Ma mère m'amenait toujours avec elle et je faisais des tâches comme bénévole, même si je n’avais que huit, neuf ou dix ans, se souvient-elle. J’avais hâte de pouvoir y participer à mon tour.
Chloé était en huitième année quand elle a pris part aux Jeux pour la première fois.
Ça a vraiment été un moment WOW! un grand moment de fierté de voir tous ces francophones réunis et de faire partie de ce groupe.
Après avoir participé aux Jeux à cinq reprises, Chloé a décidé de jouer un rôle important en devenant co-cheffe de mission pour la délégation d’Edmonton.
Cette année, elle en est à sa cinquième participation à ce titre. Une des choses qu’elle aime particulièrement de ce rôle est que l’essentiel du travail doit être fait en amont des Jeux.

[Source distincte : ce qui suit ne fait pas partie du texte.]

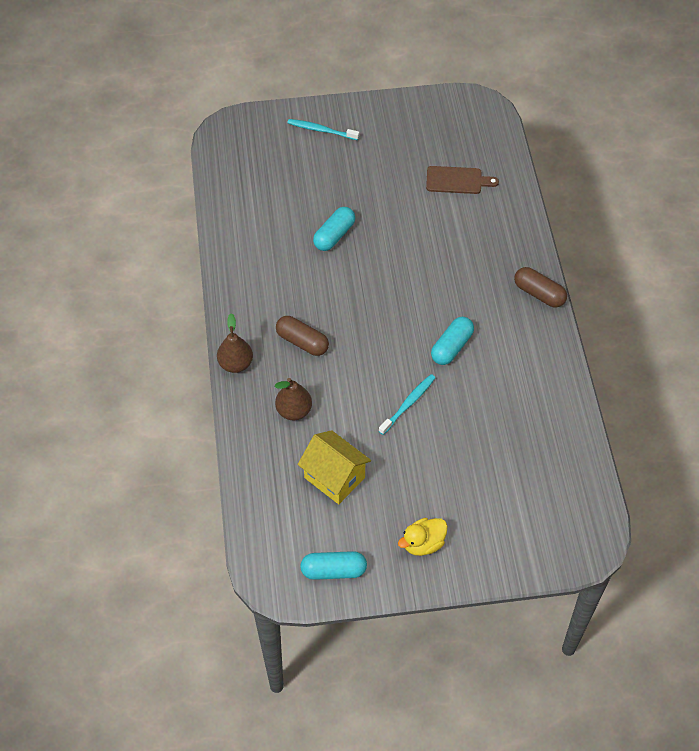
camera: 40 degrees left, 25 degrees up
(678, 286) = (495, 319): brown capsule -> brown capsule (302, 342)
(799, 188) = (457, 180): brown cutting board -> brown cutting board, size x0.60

Il faut recruter les participants et les entraîneurs, organiser des camps de sélection et faire la liaison avec le comité organisateur. Une fois que les Jeux commencent, le gros du travail est fait et je peux profiter de la fin de semaine comme si j’étais une participante, dit Chloé avec un sourire.
Bien qu’elle affirme n’avoir jamais mis de pression sur sa fille, Renée Lévesque-Gauvreau est très fière de voir Chloé marcher dans ses pas. Elle mentionne qu’elle et sa fille ne vivent pas de la même manière les semaines qui précèdent l’événement.
Elle est excitée et parle toujours des Jeux, moi je deviens nerveuse et j’essaie de penser à ce qu’on pourrait avoir oublié.
Après cinq années comme cheffe de mission, Chloé, maintenant enseignante à plein temps, se sent prête à passer à une autre étape, mais pas à cesser son implication au sein des Jeux.
Je ne sais pas si je serai de retour comme cheffe de mission, peut-être une autre année, je verrai, mais si je ne suis pas cheffe de mission, je serai quelque part aux alentours, c'est certain.